Repeat the range-alignment documentation between "The infinity-sized ranges" and "to empty ranges!", inclusive, word for word.

*** Document text ***

Returns a range of given size within a specified range.

If the requested size is bigger than the size of range, then the returned range will not fit into the available range. The extra space will be allocated from:

Align	Side
Min	right (end)
Center	both
Max	left (start)

Examples

use std::f32::{INFINITY, NEG_INFINITY};
use emath::Align::*;

// The size is smaller than a range
assert_eq!(Min   .align_size_within_range(2.0, 10.0..=20.0), 10.0..=12.0);
assert_eq!(Center.align_size_within_range(2.0, 10.0..=20.0), 14.0..=16.0);
assert_eq!(Max   .align_size_within_range(2.0, 10.0..=20.0), 18.0..=20.0);

// The size is bigger than a range
assert_eq!(Min   .align_size_within_range(20.0, 10.0..=20.0), 10.0..=30.0);
assert_eq!(Center.align_size_within_range(20.0, 10.0..=20.0),  5.0..=25.0);
assert_eq!(Max   .align_size_within_range(20.0, 10.0..=20.0),  0.0..=20.0);

// The size is infinity, but range is finite - a special case of a previous example
assert_eq!(Min   .align_size_within_range(INFINITY, 10.0..=20.0),         10.0..=INFINITY);
assert_eq!(Center.align_size_within_range(INFINITY, 10.0..=20.0), NEG_INFINITY..=INFINITY);
assert_eq!(Max   .align_size_within_range(INFINITY, 10.0..=20.0), NEG_INFINITY..=20.0);

The infinity-sized ranges can produce a surprising results, if the size is also infinity, use such ranges with carefully!

use std::f32::{INFINITY, NEG_INFINITY};
use emath::Align::*;

// Allocating a size aligned for infinity bound will lead to empty ranges!
assert_eq!(Min   .align_size_within_range(2.0, 10.0..=INFINITY),     10.0..=12.0);
assert_eq!(Center.align_size_within_range(2.0, 10.0..=INFINITY), INFINITY..=INFINITY);// (!)
assert_eq!(Max   .align_size_within_range(2.0, 10.0..=INFINITY), INFINITY..=INFINITY);// (!)

assert_eq!(Min   .align_size_within_range(2.0, NEG_INFINITY..=20.0), NEG_INFINITY..=NEG_INFINITY);// (!)

*** Data excerpts ***

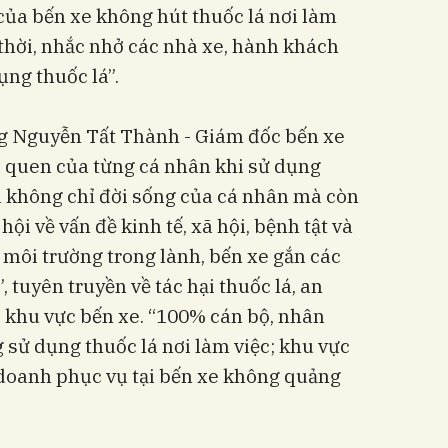
của bến xe không hút thuốc lá nơi làm
 thời, nhắc nhở các nhà xe, hành khách
ng thuốc lá”.
ông Nguyễn Tất Thành - Giám đốc bến xe
ói quen của từng cá nhân khi sử dụng
ới không chỉ đời sống của cá nhân mà còn
 hội về vấn đề kinh tế, xã hội, bệnh tật và
 môi trường trong lành, bến xe gắn các
, tuyên truyền về tác hại thuốc lá, an
ại khu vực bến xe. “100% cán bộ, nhân
 sử dụng thuốc lá nơi làm việc; khu vực
 doanh phục vụ tại bến xe không quảng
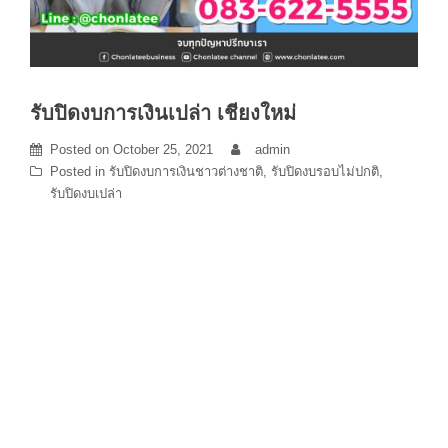
รับปิดงบการเงินเปล่า เชียงใหม่
Posted on
October 25, 2021
admin
Posted in
รับปิดงบการเงินชาวต่างชาติ
,
รับปิดงบรอบไม่ปกติ
,
รับปิดงบเปล่า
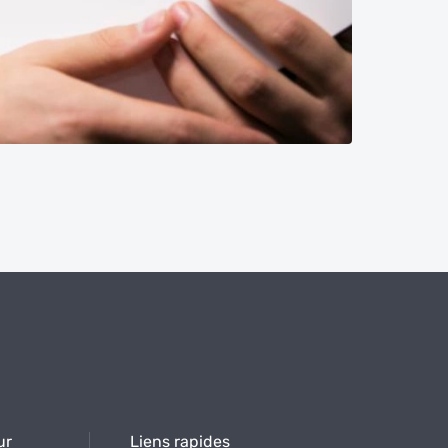
ur
Liens rapides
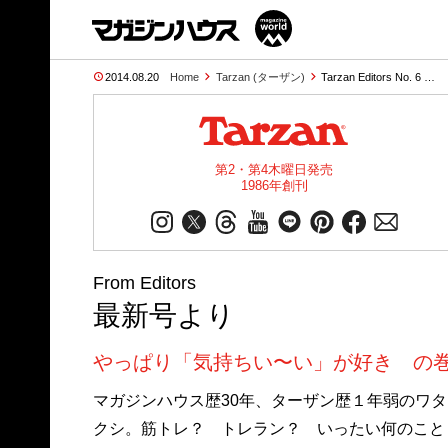
2014.08.20
Home
Tarzan (ターザン)
Tarzan Editors No. 6 …
第2・第4木曜日発売
1986年創刊
From Editors
最新号より
やっぱり「気持ちい〜い」が好き の
マガジンハウス歴30年、ターザン歴１年弱のワタ
クシ。筋トレ？ トレラン？ いったい何のこと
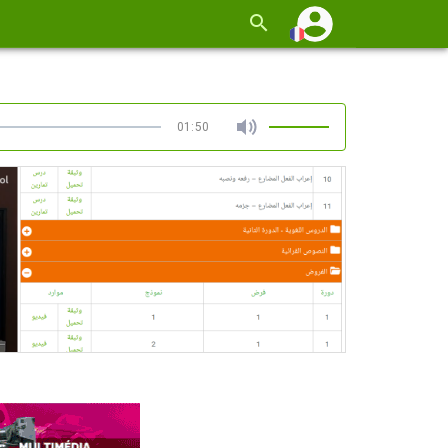
01:50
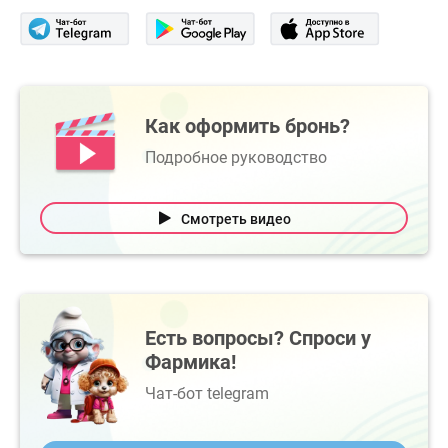
Как оформить бронь?
Подробное руководство
Смотреть видео
Есть вопросы? Спроси у
Фармика!
Чат-бот telegram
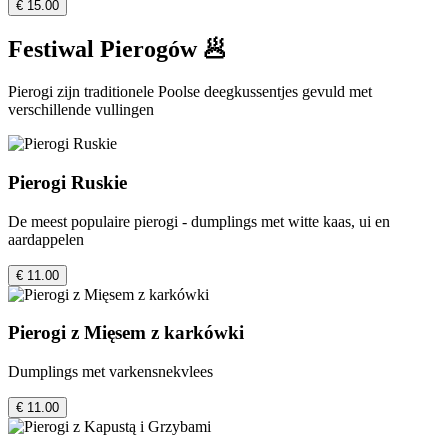
€ 15.00
Festiwal Pierogów 🥟
Pierogi zijn traditionele Poolse deegkussentjes gevuld met
verschillende vullingen
Pierogi Ruskie
De meest populaire pierogi - dumplings met witte kaas, ui en
aardappelen
€ 11.00
Pierogi z Mięsem z karkówki
Dumplings met varkensnekvlees
€ 11.00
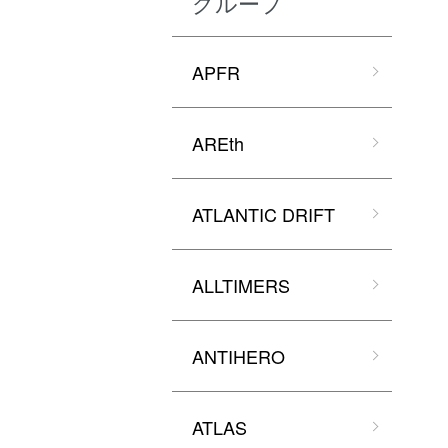
グループ
APFR
AREth
ATLANTIC DRIFT
ALLTIMERS
ANTIHERO
ATLAS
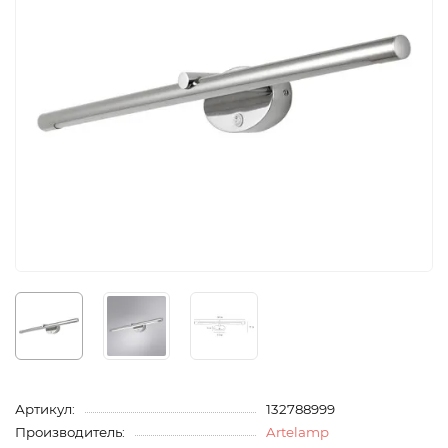
Артикул:
132788999
Производитель:
Artelamp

***

- Solution for this exercise
The infinity-sized ranges can produce a surprising results, if the size is also infinity, use such ranges with carefully!

use std::f32::{INFINITY, NEG_INFINITY};
use emath::Align::*;

// Allocating a size aligned for infinity bound will lead to empty ranges!